(Saved data entries)
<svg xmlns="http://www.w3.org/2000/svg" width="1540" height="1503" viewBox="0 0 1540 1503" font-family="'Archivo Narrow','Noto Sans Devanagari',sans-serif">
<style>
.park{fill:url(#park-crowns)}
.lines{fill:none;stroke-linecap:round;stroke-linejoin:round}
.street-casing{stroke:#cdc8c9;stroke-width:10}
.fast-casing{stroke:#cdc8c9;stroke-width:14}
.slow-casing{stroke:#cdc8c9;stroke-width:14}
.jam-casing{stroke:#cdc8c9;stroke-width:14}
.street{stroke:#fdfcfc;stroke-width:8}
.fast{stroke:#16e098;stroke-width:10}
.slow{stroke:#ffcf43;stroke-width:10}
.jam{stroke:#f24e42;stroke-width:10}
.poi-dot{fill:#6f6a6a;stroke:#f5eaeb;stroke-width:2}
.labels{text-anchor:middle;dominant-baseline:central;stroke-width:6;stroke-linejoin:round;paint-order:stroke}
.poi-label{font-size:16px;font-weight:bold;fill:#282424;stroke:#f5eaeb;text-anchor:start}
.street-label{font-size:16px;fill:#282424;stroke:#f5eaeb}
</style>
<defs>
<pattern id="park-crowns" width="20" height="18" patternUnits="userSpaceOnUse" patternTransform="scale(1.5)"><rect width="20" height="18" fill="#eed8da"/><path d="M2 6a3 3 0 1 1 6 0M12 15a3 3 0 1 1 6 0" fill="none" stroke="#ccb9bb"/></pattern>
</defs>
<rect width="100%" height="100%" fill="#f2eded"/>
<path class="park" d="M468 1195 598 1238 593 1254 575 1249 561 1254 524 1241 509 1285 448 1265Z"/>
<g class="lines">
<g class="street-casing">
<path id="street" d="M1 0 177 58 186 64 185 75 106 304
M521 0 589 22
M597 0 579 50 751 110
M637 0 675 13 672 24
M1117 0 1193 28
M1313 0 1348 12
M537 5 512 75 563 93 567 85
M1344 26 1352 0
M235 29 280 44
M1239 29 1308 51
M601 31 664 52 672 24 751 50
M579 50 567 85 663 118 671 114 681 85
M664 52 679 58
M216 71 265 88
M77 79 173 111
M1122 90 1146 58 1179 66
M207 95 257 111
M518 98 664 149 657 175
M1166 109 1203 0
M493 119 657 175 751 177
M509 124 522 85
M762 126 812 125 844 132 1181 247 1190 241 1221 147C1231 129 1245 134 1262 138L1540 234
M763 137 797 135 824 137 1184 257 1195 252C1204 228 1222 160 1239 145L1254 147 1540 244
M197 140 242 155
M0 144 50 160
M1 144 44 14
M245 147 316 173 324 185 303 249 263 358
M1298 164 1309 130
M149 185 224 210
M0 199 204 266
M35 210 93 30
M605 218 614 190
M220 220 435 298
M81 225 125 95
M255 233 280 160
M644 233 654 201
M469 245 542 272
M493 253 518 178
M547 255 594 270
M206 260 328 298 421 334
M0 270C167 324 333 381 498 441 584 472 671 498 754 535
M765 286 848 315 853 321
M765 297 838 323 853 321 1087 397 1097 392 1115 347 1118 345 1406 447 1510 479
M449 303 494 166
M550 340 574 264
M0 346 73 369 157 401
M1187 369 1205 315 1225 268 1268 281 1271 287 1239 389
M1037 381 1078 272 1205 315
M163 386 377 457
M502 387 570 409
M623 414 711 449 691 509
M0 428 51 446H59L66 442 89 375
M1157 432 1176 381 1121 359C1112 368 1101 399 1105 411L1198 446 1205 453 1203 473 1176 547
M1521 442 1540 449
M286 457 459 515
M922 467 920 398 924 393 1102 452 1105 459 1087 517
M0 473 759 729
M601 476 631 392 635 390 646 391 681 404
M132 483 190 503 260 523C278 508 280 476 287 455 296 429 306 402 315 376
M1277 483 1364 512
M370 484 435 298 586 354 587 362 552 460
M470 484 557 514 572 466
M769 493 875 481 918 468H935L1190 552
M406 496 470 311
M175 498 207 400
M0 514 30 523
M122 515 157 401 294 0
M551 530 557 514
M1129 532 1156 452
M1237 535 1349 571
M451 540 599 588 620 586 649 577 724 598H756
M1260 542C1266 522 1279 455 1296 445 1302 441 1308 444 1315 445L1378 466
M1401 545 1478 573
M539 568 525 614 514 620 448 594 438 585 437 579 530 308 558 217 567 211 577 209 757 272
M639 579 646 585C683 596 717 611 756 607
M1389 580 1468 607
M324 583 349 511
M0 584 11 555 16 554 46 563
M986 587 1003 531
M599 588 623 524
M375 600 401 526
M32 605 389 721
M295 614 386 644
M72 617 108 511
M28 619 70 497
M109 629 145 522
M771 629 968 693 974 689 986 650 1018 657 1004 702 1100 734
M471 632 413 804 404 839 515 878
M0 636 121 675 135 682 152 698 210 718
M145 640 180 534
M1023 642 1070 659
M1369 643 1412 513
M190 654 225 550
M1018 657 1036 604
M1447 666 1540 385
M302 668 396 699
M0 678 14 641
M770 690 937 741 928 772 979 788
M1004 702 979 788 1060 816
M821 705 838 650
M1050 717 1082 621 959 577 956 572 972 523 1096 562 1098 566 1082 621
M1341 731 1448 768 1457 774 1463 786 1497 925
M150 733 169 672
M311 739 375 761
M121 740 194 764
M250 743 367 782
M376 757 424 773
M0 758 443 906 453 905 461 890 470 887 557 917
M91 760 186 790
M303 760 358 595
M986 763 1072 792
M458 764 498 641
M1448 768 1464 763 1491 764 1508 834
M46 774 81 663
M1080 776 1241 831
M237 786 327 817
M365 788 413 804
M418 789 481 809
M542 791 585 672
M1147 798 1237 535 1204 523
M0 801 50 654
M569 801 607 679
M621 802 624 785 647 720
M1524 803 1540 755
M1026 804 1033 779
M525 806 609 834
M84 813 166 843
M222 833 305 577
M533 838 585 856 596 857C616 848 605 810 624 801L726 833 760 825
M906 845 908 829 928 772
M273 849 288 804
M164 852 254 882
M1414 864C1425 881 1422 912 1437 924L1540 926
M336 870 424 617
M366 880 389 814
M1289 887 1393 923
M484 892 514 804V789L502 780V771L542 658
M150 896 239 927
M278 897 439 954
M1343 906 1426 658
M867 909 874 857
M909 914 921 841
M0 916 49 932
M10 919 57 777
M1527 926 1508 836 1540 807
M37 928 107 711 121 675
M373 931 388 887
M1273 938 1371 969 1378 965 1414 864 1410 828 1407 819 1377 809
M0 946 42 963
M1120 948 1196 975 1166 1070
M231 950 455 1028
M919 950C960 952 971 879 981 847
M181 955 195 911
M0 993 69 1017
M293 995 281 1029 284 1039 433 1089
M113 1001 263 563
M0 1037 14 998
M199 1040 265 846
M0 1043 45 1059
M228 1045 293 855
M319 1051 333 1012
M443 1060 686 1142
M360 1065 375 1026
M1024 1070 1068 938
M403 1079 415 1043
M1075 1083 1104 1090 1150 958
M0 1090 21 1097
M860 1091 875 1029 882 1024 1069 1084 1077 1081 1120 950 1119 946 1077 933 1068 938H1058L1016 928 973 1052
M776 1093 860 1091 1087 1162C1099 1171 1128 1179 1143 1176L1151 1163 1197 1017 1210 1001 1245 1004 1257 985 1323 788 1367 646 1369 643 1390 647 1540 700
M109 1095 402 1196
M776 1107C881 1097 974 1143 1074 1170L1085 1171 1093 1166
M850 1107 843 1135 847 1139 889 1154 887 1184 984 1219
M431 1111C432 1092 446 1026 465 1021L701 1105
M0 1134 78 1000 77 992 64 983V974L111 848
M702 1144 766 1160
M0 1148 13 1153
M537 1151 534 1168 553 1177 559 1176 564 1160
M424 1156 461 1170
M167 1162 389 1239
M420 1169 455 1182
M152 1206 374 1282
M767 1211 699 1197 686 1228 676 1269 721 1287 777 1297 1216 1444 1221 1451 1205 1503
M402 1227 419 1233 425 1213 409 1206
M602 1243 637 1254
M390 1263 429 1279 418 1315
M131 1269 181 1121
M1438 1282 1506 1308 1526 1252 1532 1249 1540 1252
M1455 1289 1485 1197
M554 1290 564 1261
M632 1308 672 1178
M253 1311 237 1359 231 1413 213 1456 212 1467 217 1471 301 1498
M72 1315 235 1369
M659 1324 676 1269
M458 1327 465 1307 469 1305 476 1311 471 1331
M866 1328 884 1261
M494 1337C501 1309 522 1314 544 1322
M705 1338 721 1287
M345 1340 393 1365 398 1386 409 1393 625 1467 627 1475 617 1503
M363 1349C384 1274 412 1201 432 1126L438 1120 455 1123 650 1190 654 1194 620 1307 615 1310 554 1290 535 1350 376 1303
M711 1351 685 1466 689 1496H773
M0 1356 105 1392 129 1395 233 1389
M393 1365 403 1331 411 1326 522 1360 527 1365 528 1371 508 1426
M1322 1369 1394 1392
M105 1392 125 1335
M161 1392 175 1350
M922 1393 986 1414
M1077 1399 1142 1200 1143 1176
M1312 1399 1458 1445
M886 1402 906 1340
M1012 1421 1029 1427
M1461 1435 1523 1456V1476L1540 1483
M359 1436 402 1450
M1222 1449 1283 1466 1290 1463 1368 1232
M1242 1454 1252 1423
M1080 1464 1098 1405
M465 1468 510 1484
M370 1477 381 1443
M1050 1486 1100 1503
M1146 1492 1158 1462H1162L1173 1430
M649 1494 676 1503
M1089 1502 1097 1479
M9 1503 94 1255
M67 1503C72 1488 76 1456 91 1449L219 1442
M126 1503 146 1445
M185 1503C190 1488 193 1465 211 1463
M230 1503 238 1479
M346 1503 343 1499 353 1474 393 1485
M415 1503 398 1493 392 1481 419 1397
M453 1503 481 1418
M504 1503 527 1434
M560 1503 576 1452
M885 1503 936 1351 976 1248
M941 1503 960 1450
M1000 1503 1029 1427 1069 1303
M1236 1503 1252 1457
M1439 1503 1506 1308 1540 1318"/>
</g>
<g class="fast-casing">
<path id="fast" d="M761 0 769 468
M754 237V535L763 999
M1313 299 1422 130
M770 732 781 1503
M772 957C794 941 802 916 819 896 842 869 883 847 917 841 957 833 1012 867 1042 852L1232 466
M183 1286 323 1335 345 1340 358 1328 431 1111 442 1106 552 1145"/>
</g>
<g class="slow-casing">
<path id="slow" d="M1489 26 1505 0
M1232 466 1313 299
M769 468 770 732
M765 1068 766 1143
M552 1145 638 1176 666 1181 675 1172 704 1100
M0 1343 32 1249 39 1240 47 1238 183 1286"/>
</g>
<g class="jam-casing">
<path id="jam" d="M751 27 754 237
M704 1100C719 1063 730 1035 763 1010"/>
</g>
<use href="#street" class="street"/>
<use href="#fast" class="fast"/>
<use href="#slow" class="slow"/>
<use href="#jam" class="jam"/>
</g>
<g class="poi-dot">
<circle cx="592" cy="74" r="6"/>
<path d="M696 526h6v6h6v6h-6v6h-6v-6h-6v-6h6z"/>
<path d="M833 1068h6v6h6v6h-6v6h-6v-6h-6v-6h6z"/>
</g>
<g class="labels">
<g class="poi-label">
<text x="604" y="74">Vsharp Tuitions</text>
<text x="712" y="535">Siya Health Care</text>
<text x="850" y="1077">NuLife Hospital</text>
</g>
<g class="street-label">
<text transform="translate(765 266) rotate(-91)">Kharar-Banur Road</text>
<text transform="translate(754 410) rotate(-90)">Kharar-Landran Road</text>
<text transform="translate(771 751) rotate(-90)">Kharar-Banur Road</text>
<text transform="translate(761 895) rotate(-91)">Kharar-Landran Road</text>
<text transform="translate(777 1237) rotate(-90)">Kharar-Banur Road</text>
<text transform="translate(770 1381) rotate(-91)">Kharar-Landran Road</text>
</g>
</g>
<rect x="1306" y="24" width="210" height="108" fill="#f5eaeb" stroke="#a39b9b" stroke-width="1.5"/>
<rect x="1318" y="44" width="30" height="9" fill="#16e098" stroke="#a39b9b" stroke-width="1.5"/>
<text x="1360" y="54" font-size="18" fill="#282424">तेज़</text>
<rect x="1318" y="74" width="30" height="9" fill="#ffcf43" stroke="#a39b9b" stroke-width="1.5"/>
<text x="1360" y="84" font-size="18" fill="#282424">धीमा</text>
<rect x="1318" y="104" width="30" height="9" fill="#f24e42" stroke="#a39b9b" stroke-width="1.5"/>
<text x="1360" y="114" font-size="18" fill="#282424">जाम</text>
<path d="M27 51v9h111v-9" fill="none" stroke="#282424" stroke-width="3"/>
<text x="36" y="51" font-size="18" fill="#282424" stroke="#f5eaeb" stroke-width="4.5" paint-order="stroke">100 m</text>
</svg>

(Action item): Your answer must be every line from the entries that contains the string "labels", copied as it stands.

(Solution for this task):
.labels{text-anchor:middle;dominant-baseline:central;stroke-width:6;stroke-linejoin:round;paint-order:stroke}
<g class="labels">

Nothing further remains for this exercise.